Complex Facial Expression Recognition Using Deep Knowledge Distillation of Basic Features

Complex emotion recognition is a cognitive task that has so far eluded the same excellent performance of other tasks that are at or above the level of human cognition. Emotion recognition through facial expressions is particularly difficult due to the complexity of emotions expressed by the human face. For a machine to approach the same level of performance in complex facial expression recognition as a human, it may need to synthesise knowledge and understand new concepts in real-time, as humans do. Humans are able to learn new concepts using only few examples by distilling important information from memories. Inspired by human cognition and learning, we propose a novel continual learning method for complex facial expression recognition that can accurately recognise new compound expression classes using few training samples, by building on and retaining its knowledge of basic expression classes. In this work, we also use GradCAM visualisations to demonstrate the relationship between basic and compound facial expressions. Our method leverages this relationship through knowledge distillation and a novel Predictive Sorting Memory Replay, to achieve the current state-of-the-art in continual learning for complex facial expression recognition, with 74.28% Overall Accuracy on new classes.

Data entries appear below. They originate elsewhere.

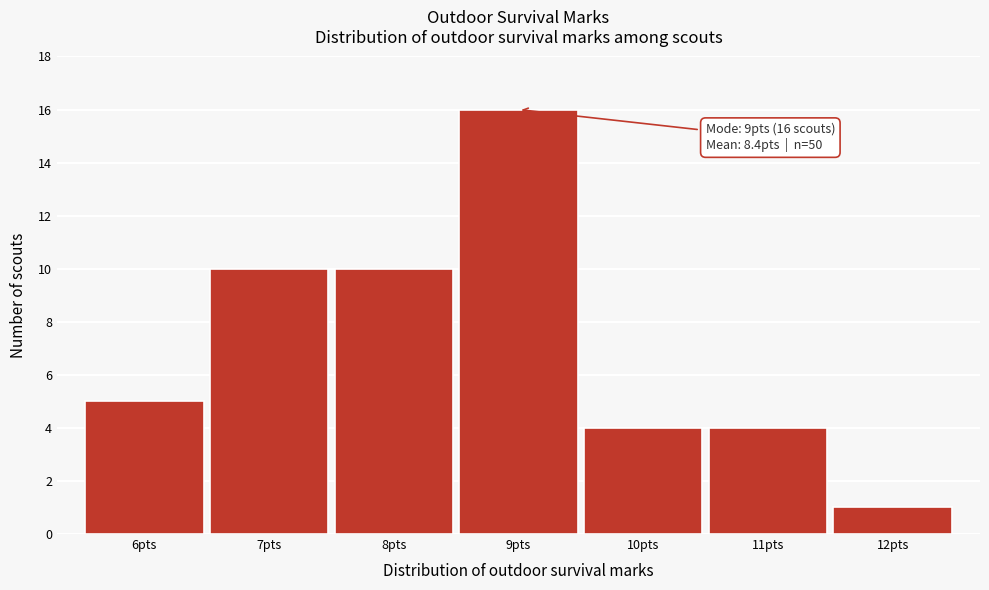

Over which range of the x-axis is the bar tallest?

8.5 to 9.5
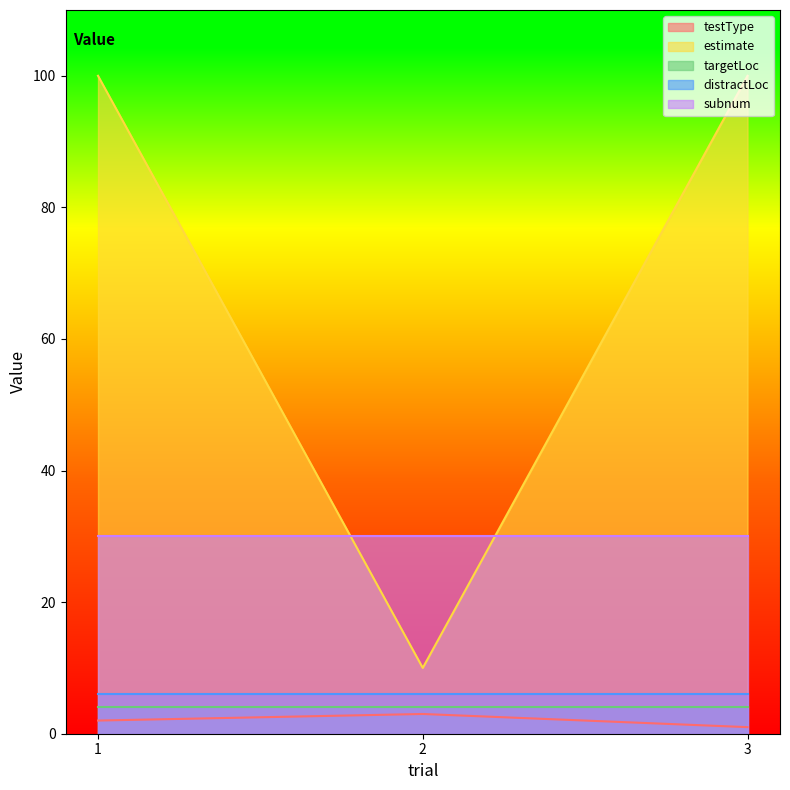

Rank the categories by distractLoc value from lowest to highest.

1, 2, 3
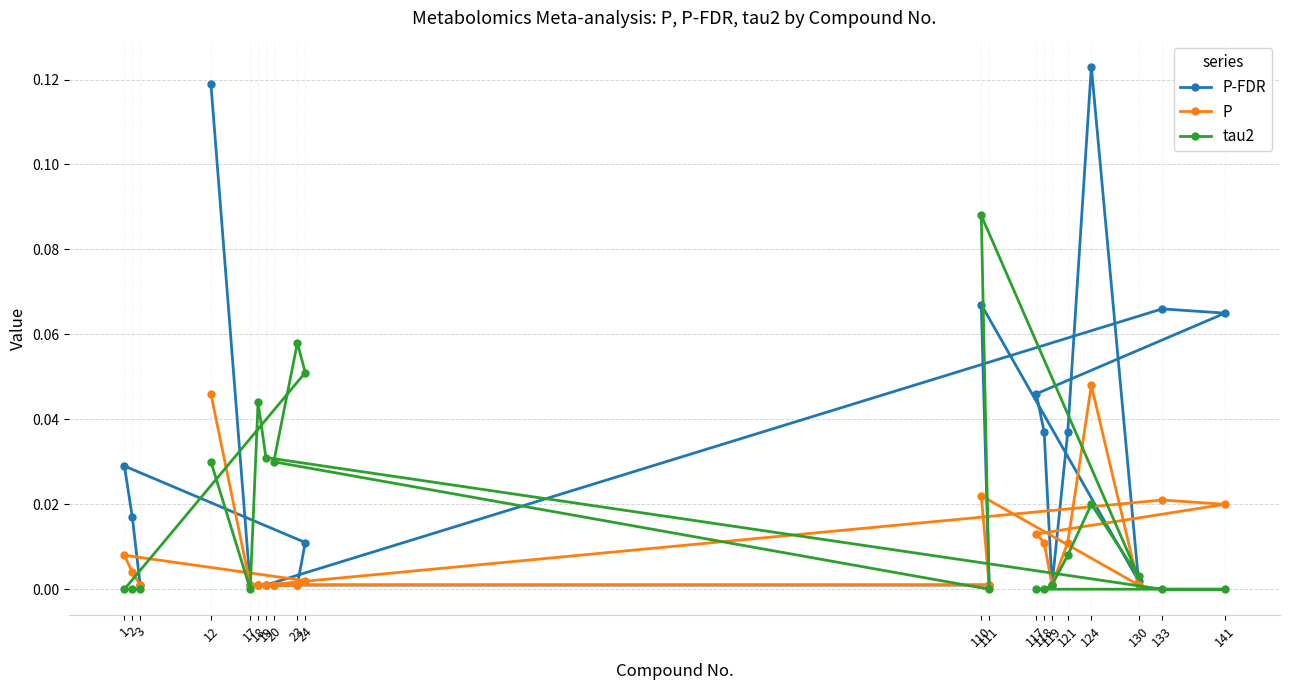

Which series has the largest range (max minus min)?

P-FDR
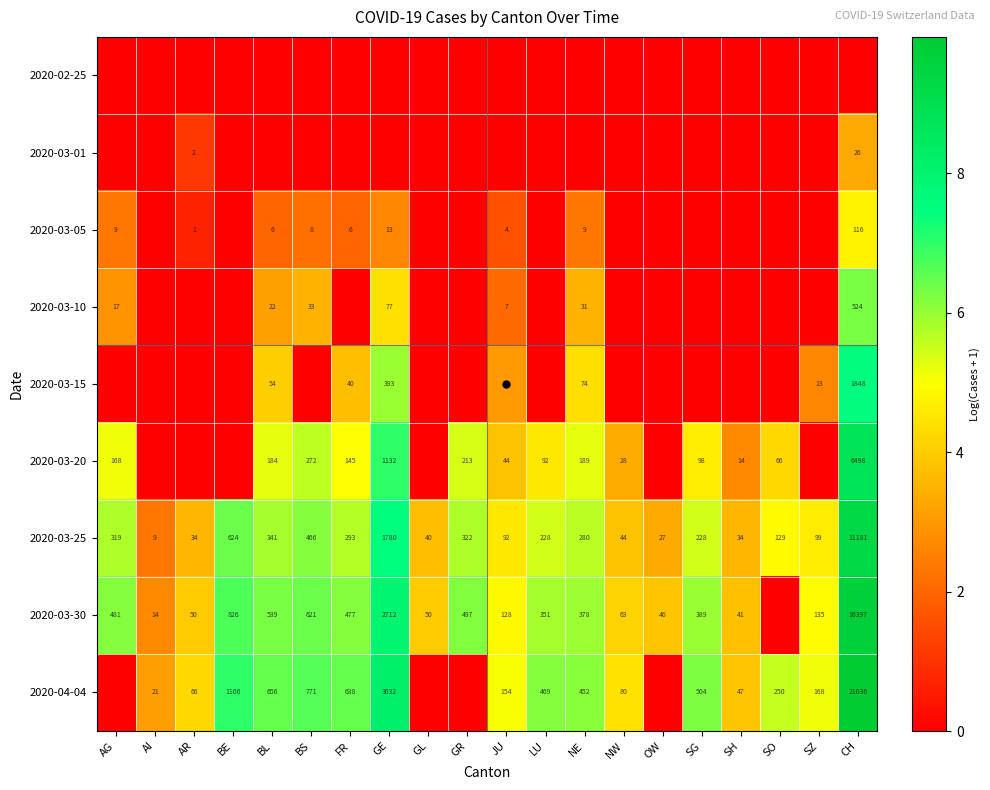

Which series changed the most between NW and SZ?

2020-03-20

We also demonstrate that using continual learning for complex facial expression recognition achieves far better performance than non-continual learning methods, improving on state-of-the-art non-continual learning methods by 13.95%. Our work is also the first to apply few-shot learning to complex facial expression recognition, achieving the state-of-the-art with 100% accuracy using only a single training sample per class.

翻译：复杂情绪识别是一项认知任务，迄今未能达到与其他已接近或超越人类认知水平的任务同等的优异性能。由于人类面部所表达情绪的复杂性，通过面部表情进行情绪识别尤为困难。若要使机器在复杂面部表情识别中达到与人类相当的性能，它可能需要像人类一样实时综合知识并理解新概念。人类能够通过从记忆中蒸馏重要信息，仅用少量样本学习新概念。受人类认知与学习的启发，我们提出了一种新颖的复杂面部表情识别持续学习方法，该方法能够在保留基础表情类别知识的基础上，利用少量训练样本准确识别新的复合表情类别。在本研究中，我们还利用GradCAM可视化方法展示了基础表情与复合表情之间的关系。通过知识蒸馏及新颖的预测排序记忆回放机制，我们的方法充分利用了这种关系，在复杂面部表情识别的持续学习任务中达到了当前最优水平，在新类别上的总体准确率为74.28%。我们还证明，使用持续学习进行复杂面部表情识别所获得的性能远超非持续学习方法，相比当前最优的非持续学习方法提升了13.95%。此外，本研究首次将少样本学习应用于复杂面部表情识别，在每类仅使用单个训练样本的情况下，以100%的准确率达到了最优水平。